La dernière plainte, déclarée non fondée (19-11 M. Nassogne c. N. D. D. / RTL-TVI), concernait l’intervention en duplex d’un journaliste de presse écrite dans l’émission spéciale « C’est pas tous les jours les élections » de RTL-TVi, où il commentait le phénomène de l’abstentionnisme à Charleroi. La plaignante reprochait principalement au journaliste d’avoir conclu son intervention en déclarant que tant qu’il n’y aurait pas d’université à Charleroi, le taux d’abstention y resterait élevé. Elle estimait cette déclaration erronée, d’une part parce que Charleroi dispose d’implantations universitaires sur son territoire, d’autre part parce que le journaliste utilisait la corrélation – établie – entre niveau d’études et participation au vote comme seul et unique lien de causalité dans sa démonstration.

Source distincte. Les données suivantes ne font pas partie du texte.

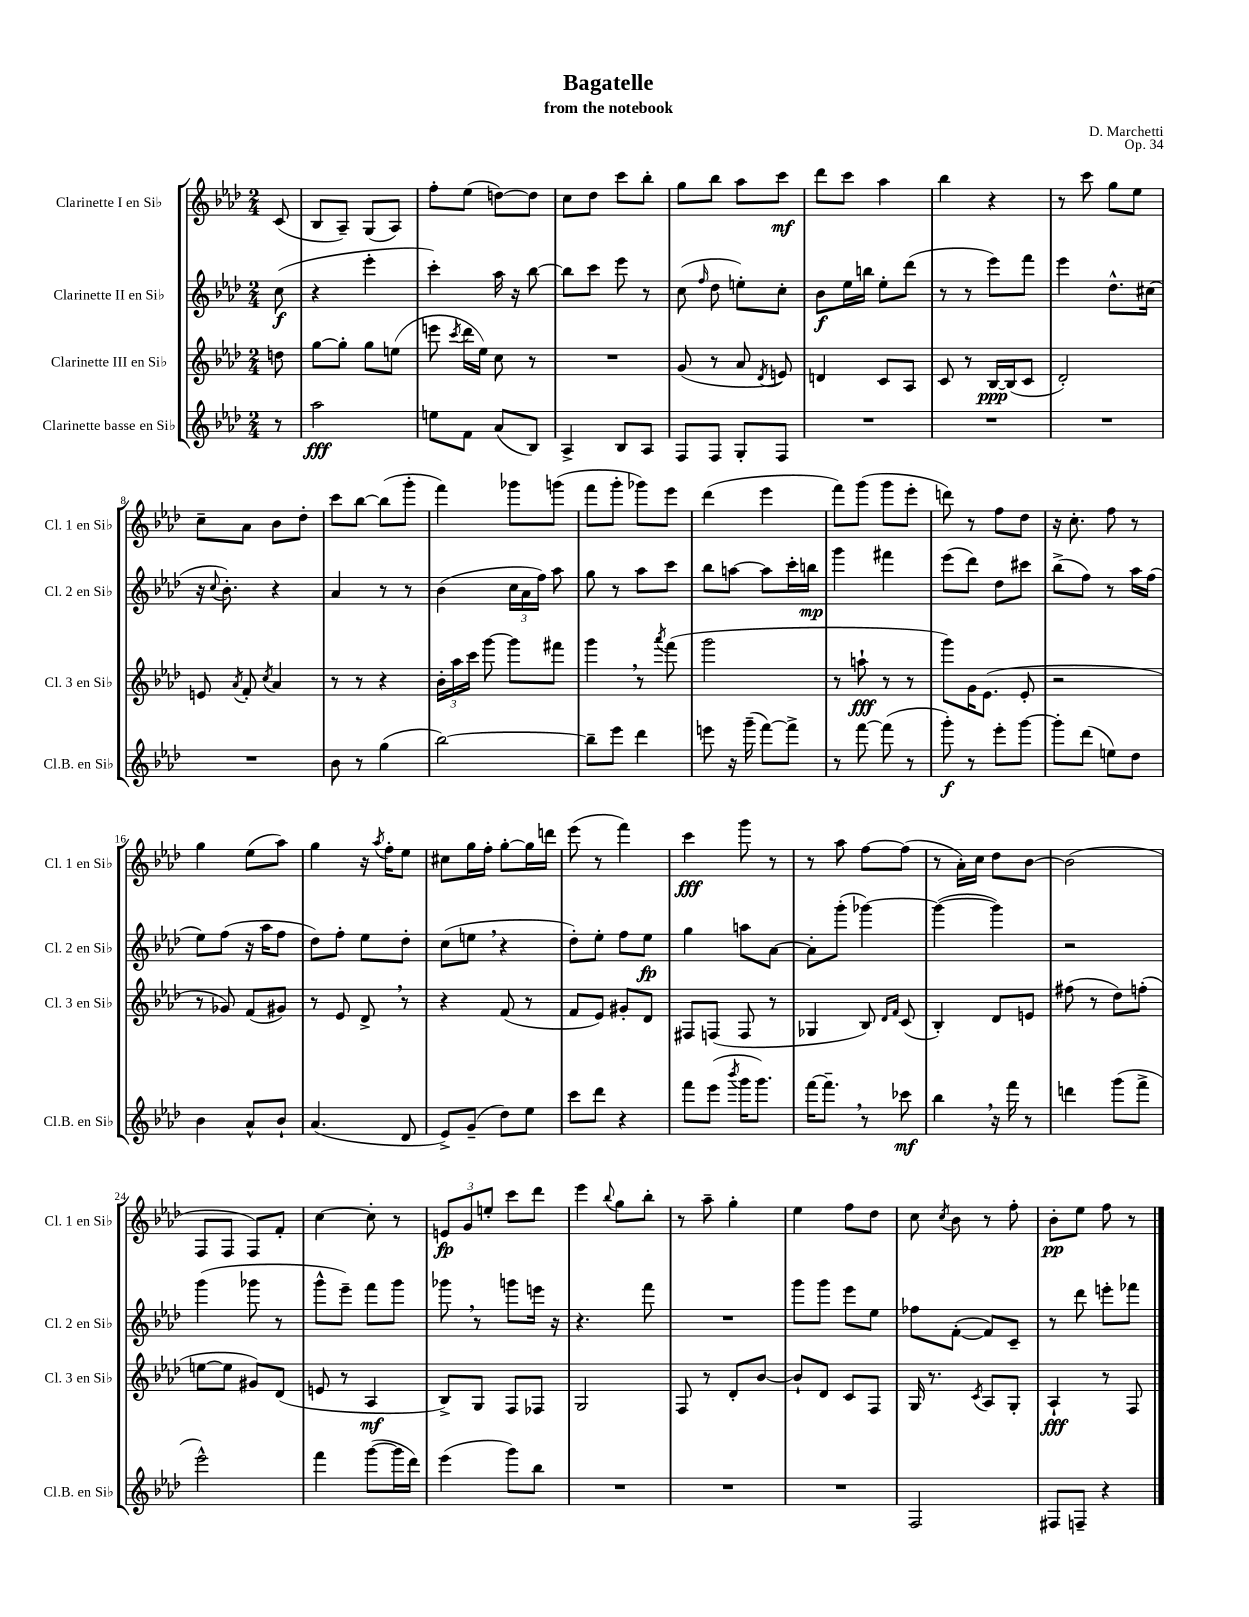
\header { title = "Bagatelle" composer = "D. Marchetti" subtitle = "from the notebook" opus = "Op. 34" }
<<
\new StaffGroup <<
\new Staff = "s0" \with { instrumentName = "Clarinette I en Sib" shortInstrumentName = "Cl. 1 en Sib" } {
    \clef treble \key aes \major \numericTimeSignature \time 2/4 \partial 8
    \autoBeamOff c'8( |
    bes8[ aes8]--) g8[( aes8]) |
    f''8[-. ees''8]( d''8[~) d''8] |
    c''8[ des''8] c'''8[ bes''8]-. |
    g''8[ bes''8] aes''8[ c'''8]\mf |
    des'''8[ c'''8] aes''4 |
    bes''4 r4 |
    r8 c'''8 g''8[ ees''8] |
    c''8[-- aes'8] bes'8[ des''8]-. |
    c'''8[ bes''8]~ bes''8[( g'''8]-. |
    f'''4) ges'''8[ g'''8]( |
    f'''8[ g'''8]-. ges'''8[) ees'''8] |
    des'''4( ees'''4 |
    f'''8[) g'''8]( g'''8[ ees'''8]-. |
    d'''8) r8 f''8[ des''8] |
    r16 c''8.-. f''8 r8 |
    g''4 ees''8[( aes''8]) |
    g''4 r16 \acciaccatura { aes''8 } f''16[-. ees''8] |
    cis''8[ g''16 f''16]-. g''8[~-. g''16 d'''16] |
    ees'''8( r8 f'''4) |
    c'''4\fff g'''8 r8 |
    r8 aes''8 f''8[~ f''8]( |
    r8 aes'16[-.) c''16] des''8[ bes'8]~ |
    bes'2( |
    f8[ f8] f8[) f'8]-. |
    c''4~ c''8-. r8 |
    \tuplet 3/2 { e'8[\fp g'8 e''8]-. } c'''8[ des'''8] |
    ees'''4 \appoggiatura { bes''8 } g''8[ bes''8]-. |
    r8 aes''8-- g''4-. |
    ees''4 f''8[ des''8] |
    c''8 \acciaccatura { c''8 } bes'8 r8 f''8-. |
    bes'8[-.\pp ees''8] f''8 r8 \bar "|." |
}
\new Staff = "s1" \with { instrumentName = "Clarinette II en Sib" shortInstrumentName = "Cl. 2 en Sib" } {
    \clef treble \key aes \major \numericTimeSignature \time 2/4 \partial 8
    \autoBeamOff c''8\f( |
    r4 ees'''4-. |
    c'''4-.) aes''16 r16 bes''8~ |
    bes''8[ c'''8] ees'''8 r8 |
    c''8( \grace { f''16 } des''8 e''8[-.) c''8]-. |
    bes'8[\f ees''16 b''16] ees''8[-. des'''8]( |
    r8 r8 ees'''8[) f'''8] |
    ees'''4 des''8.[-^ cis''16]( |
    r16 \appoggiatura { c''8 } bes'8.-.) r4 |
    aes'4 r8 r8 |
    bes'4( \tuplet 3/2 { c''16[ aes'16 f''16]) } aes''8 |
    g''8 r8 aes''8[ c'''8] |
    bes''8[ a''8]~ a''8[ c'''16-. b''16]\mp |
    g'''4 fis'''4 |
    ees'''8[( des'''8]) des''8[ cis'''8] |
    bes''8[->( f''8]) r8 aes''16[ f''16]( |
    ees''8[) f''8]( r16 aes''16[ f''8] |
    des''8[) f''8]-. ees''8[ des''8]-. |
    c''8[( e''8] \breathe r4 |
    des''8[-.) ees''8]-. f''8[ ees''8]\fp |
    g''4 a''8[ aes'8]~ |
    aes'8[-. g'''8]-.( ges'''4~) |
    ges'''4~( ges'''4) |
    r2 |
    g'''4( ges'''8 r8 |
    g'''8[-^ ees'''8]--) f'''8[ g'''8] |
    ges'''8 \breathe r8 g'''8[ e'''16] r16 |
    r4. f'''8 |
    R2 |
    g'''8[ g'''8] ees'''8[ ees''8] |
    fes''8[ f'8]~-.( f'8[) c'8]-- |
    r8 des'''8 e'''8[-. fes'''8] \bar "|." |
}
\new Staff = "s2" \with { instrumentName = "Clarinette III en Sib" shortInstrumentName = "Cl. 3 en Sib" } {
    \clef treble \key aes \major \numericTimeSignature \time 2/4 \partial 8
    \autoBeamOff d''8 |
    g''8[~ g''8]-. g''8[ e''8]( |
    e'''8 \acciaccatura { c'''8 } des'''16[ ees''16]) c''8 r8 |
    R2 |
    g'8( r8 aes'8 \acciaccatura { des'8 } e'8) |
    d'4 c'8[ aes8] |
    c'8 r8 bes16[~\ppp bes16( c'8] |
    des'2-.) |
    e'8 \acciaccatura { aes'8 } f'8-. \acciaccatura { c''8 } aes'4 |
    r8 r8 r4 |
    \tuplet 3/2 { bes'16[-. aes''16 c'''16] } g'''8~ g'''8[ fis'''8] |
    g'''4 \breathe r8 \acciaccatura { aes'''8 } f'''8( |
    g'''2 |
    r8 a''8-!\fff r8 r8 |
    g'''8[) g'16 ees'8.]( ees'8-. |
    r2 |
    r8 ges'8) f'8[( gis'8]) |
    r8 ees'8 des'8-> \breathe r8 |
    r4 f'8( r8 |
    f'8[ ees'8]) gis'8[-. des'8] |
    fis8[ f8]( f8 r8 |
    ges4 bes8) \grace { des'16[ f'16] } c'8( |
    bes4-.) des'8[ e'8] |
    fis''8( r8 des''8[) f''8]-.( |
    e''8[~ e''8] gis'8[) des'8]( |
    e'8 r8 aes4\mf |
    bes8[->) g8] f8[ fes8] |
    g2 |
    f8 r8 des'8[-. bes'8]~ |
    bes'8[-! des'8] c'8[ f8] |
    g16 r8. \acciaccatura { c'8 } aes8[ g8]-. |
    aes4-!\fff r8 f8 \bar "|." |
}
\new Staff = "s3" \with { instrumentName = "Clarinette basse en Sib" shortInstrumentName = "Cl.B. en Sib" } {
    \clef treble \key aes \major \numericTimeSignature \time 2/4 \partial 8
    \autoBeamOff r8 |
    aes''2\fff |
    e''8[ f'8] aes'8[( bes8]) |
    aes4-> bes8[ aes8] |
    f8[ f8] g8[-. f8] |
    R2 |
    R2 |
    R2 |
    R2 |
    bes'8 r8 g''4( |
    bes''2~) |
    bes''8[-- ees'''8] des'''4 |
    e'''8 r16 g'''16--( f'''8[~) f'''8]-> |
    r8 f'''8~ f'''8( r8 |
    g'''8-.\f) r8 ees'''8[-. g'''8]~ |
    g'''8[-. des'''8]( e''8[) des''8] |
    bes'4 aes'8[-^ bes'8]-! |
    aes'4.( des'8 |
    ees'8[->) g'8]--( des''8[) ees''8] |
    c'''8[ des'''8] r4 |
    f'''8[ ees'''8]( \acciaccatura { bes'''8 } g'''16[ g'''8.]) |
    f'''16[~ f'''8.]-- \breathe r8 ces'''8\mf |
    bes''4 \breathe r16 f'''16 r8 |
    d'''4 g'''8[( f'''8]-> |
    ees'''2-^) |
    f'''4 g'''8[~( g'''16 des'''16]) |
    ees'''4( g'''8[) bes''8] |
    R2 |
    R2 |
    R2 |
    f2 |
    fis8[ f8]-- r4 \bar "|." |
}
>>
>>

Le CDJ a constaté que les propos contestés du journaliste relevaient du registre de l’opinion. Il a également noté que les faits sur lesquels celle-ci reposaient étaient avérés dès lors qu’il parlait d’université complète et qu’il apparaissait, dans la réponse qu’il donnait à la plainte, qu’il n’ignorait pas les différents autres indicateurs qui pouvaient intervenir dans l’abstention qu’il avait exclus après comparaison personnelle entre Charleroi et les villes wallonnes avec université. Si le Conseil a estimé que ce raisonnement aurait pu être utilement donné au public de manière à lui permettre de comprendre le phénomène mis en avant, pour autant il a considéré que ne pas l’avoir fait ne constituait pas en contexte l’omission d’une information essentielle. Il a rappelé, pour le surplus, que le format court des interventions télévisuelles – qu’elles aient été ou non préparées, qu’elles soient diffusées ou non en direct – a un effet par nature réducteur sur la complexité des raisonnements ou des propos.
Fin novembre, 40 plaintes étaient en traitement au Conseil de déontologie journalistique.